The LCIA's registrar Adrian Winstanley agrees. He says that the critical difference between the LCIA and the ICC is that the ICC has an ad valorem charging mechanism based on the aggregate value of the claim and counter-claim. The LCIA charges according to the time spent on the case by the LCIA secretariat and tribunal.
The International Dispute Resolution Centre
The centre was established this year and was launched by the LCIA, the Chartered Institute of Arbitrators and a number of trade and industry arbitration groups. It shares premises with the LCIA and houses seven arbitration suites.
According to Winstanley, the opening of the centre is a response to the increased demand for arbitration services. “It was opened with private resources not because it was an investment but as an expression of a belief in the private settlement of disputes. It has to do with people saying that they believe not only in the process but the service lawyers offer in the process.” Baker & McKenzie, Clifford Chance, Freshfields, Herbert Smith, Masons and Rowe & Maw are reported to have each bought a £5,000 to £10,000 stake in the centre.
Chartered Institute of Arbitrators
The institute is a professional body based in London with more than 9,000 members in 84 countries around the world.

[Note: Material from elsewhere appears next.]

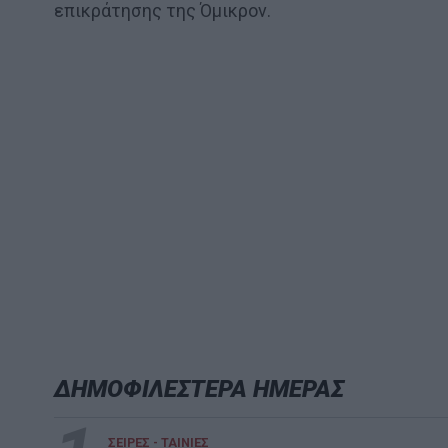
επικράτησης της Όμικρον.
ΔΗΜΟΦΙΛΕΣΤΕΡΑ ΗΜΕΡΑΣ
ΣΕΙΡΕΣ - ΤΑΙΝΙΕΣ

It provides education, training and qualification for arbitrators.
THE ANDERSEN ruling
The judgment, by arbitrator Dr Guillermo Gamba at the Paris-based International Chamber of Commerce, brings to an end two-and-a-half years of bitter divorce proceedings between Andersen Consulting and Arthur Andersen. The result of the arbitration, originally filed in December 1997, is effectively a victory for Andersen Consulting which has avoided paying a termination fee of $14.5bn (£9.3bn). However, it will lose all rights to the Andersen Consulting name which the accountants will be able to adopt from 31 December. Andersen Consulting will also have to make a final payoff of around $1bn (£664m).
Only hours after the ruling, Arthur Andersen's global chief executive Jim Wadia resigned. Louis Salvatore, chairman of the Arthur Andersen oversight committee of the Andersen Worldwide board of partners, has been made interim global managing partner. An official replacement will be made within 90 days.

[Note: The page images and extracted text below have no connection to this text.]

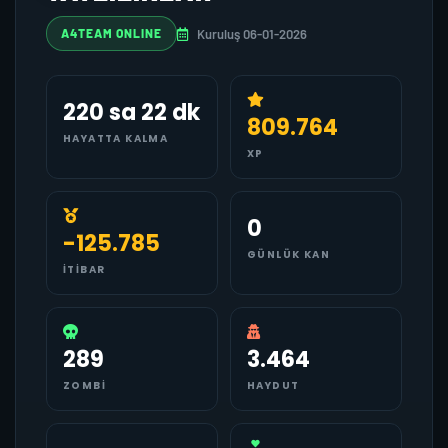
Kuruluş 06-01-2026
A4TEAM ONLINE
220 sa 22 dk
809.764
HAYATTA KALMA
XP
0
-125.785
GÜNLÜK KAN
İTIBAR
289
3.464
ZOMBI
HAYDUT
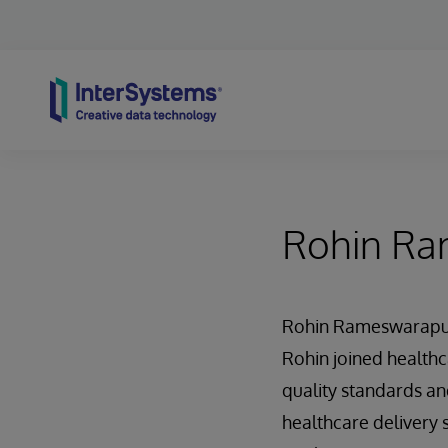
Skip to content
Rohin R
Rohin Rameswarapu, 
Rohin joined healthca
quality standards an
healthcare delivery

Arthur Andersen and Andersen Consulting first became autonomous in 1989 but continued to share revenues and governance structures under umbrella organisation Andersen Worldwide. Since then, Andersen Consulting's growth has far exceeded that of its accounting sister. Last year's revenues were $9bn (£6bn) – five times the 1989 figures – while in the same period Arthur Andersen's revenues have only tripled to $7.5bn (£5bn).
Arthur Andersen is not alone in splitting from its consultancy arm – KPMG's consultancy arm is due to break from the auditing division of the big five firm later this year, while Ernst & Young has already sold its consultancy arm to Cap Gemini. Once divested of the auditing element, consultancies are free from constraints on raising capital and conflict of interest rules imposed by US regulators. KPMG's consultancy arm is to seek an IPO later this year with Andersen Consulting expected to follow.